At the moment, I am talking to a friend with whom I have not conversed in such a long time! In ninth grade, we had only Spanish and PE together, but we talked so very much. This year, rarely ever. And now we are discussing...current events in our lives. Quite interesting.
I am also listening to "songs." Special songs.

Oh, I think that I have lost The Scarlet Letter. I remember I read a few pages the other day, but I forget where I left it. I looked for it for a few minutes last night before we went out to eat dinner, but I could not find it. And when we returned, I could not find it again! Darn. Now I will have to go hunting or something. Where is a book detector when I need one?

I went to sleep uncharacteristically early last night. At 10:30 or so... Or, well, I was ready to sleep by that time. I had been sleeping at midnight or so and then waking up around six everyday, and I was so extremely sleepy. Anyway, I probably fell asleep at 11:40 and then at 7:02, my phone vibrated. It was my cousin calling me to go jogging because I had promised her last night I would go with her. So around eight, we finally went jogging around the blocks around the vicinity of our homes. It was actually productive jogging this time, too! Because every other time I have gone with her, we just walked. It felt so good to run, though, because I had not done so in quite a long time, and now that I do not have the fitness center place to go to four days of the week anymore, doing that will do me some good. Perhaps I will "commit" and actually do it every day of the week now. But not at 7 A.M. though. That is way too insanely early. Maybe eight, haha.

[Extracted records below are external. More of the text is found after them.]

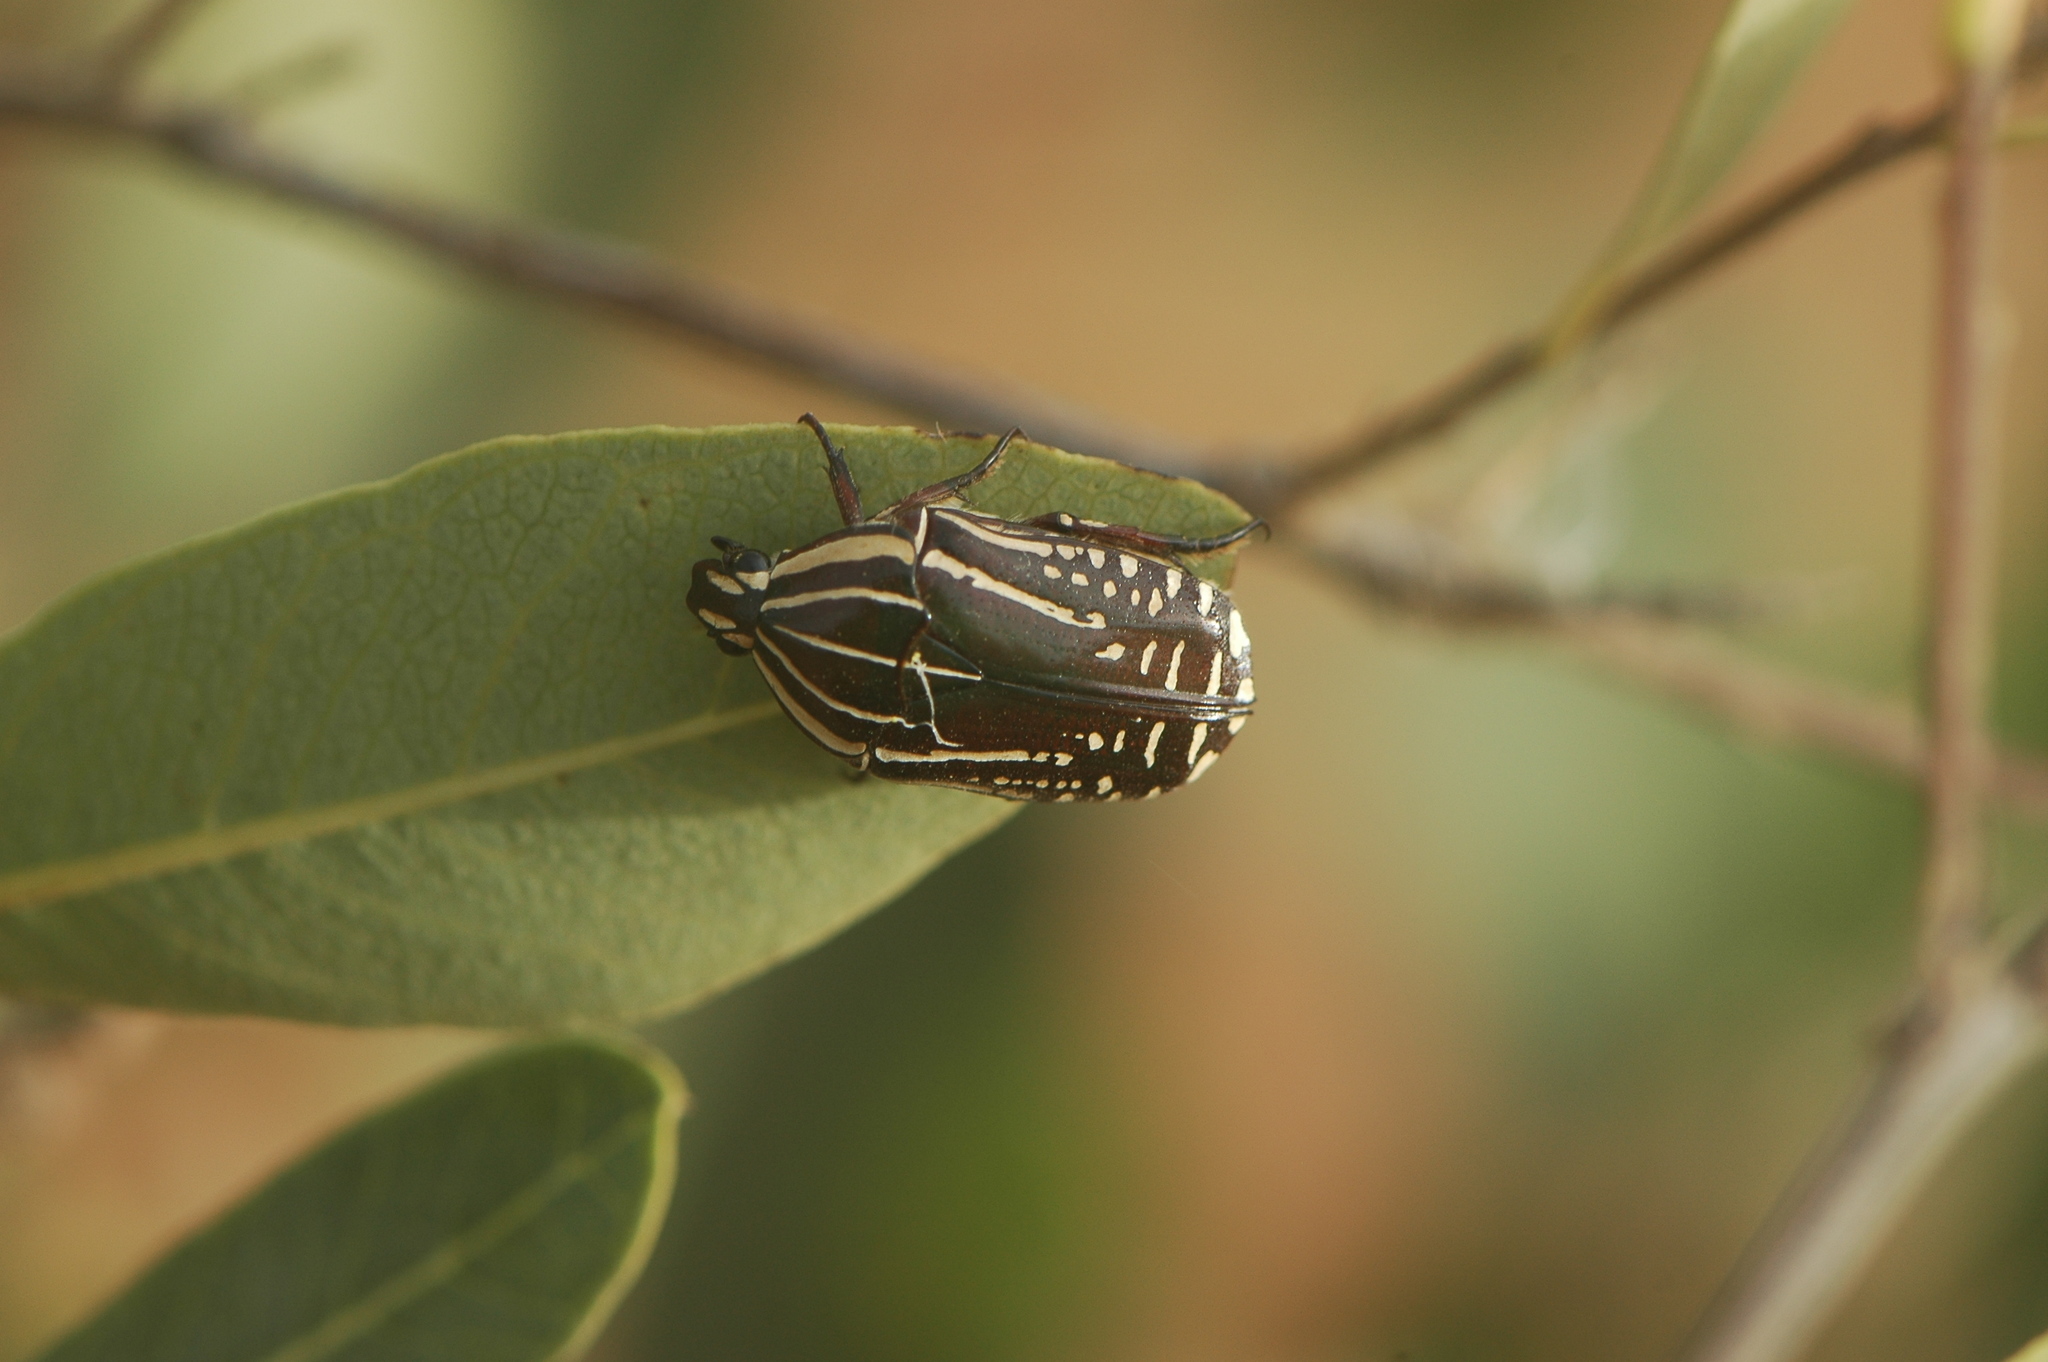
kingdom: Animalia
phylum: Arthropoda
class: Insecta
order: Coleoptera
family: Scarabaeidae
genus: Rhabdotis
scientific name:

Since I have not done much lately except go to school and all that stuff (among other..."stuff"), I have nothing much more interesting to say. Except that I found a great big music book for piano at the library yesterday... And I will probably just end up returning it in two weeks. Or later, since I always return everything late anyway.
And I have nothing more to say. Really.

Let's not forget that the little emotions are the great captains of our lives and we obey them without realizing it.
-Vincent Van Gogh

The feeling is often the deeper truth, the opinion the more superficial one.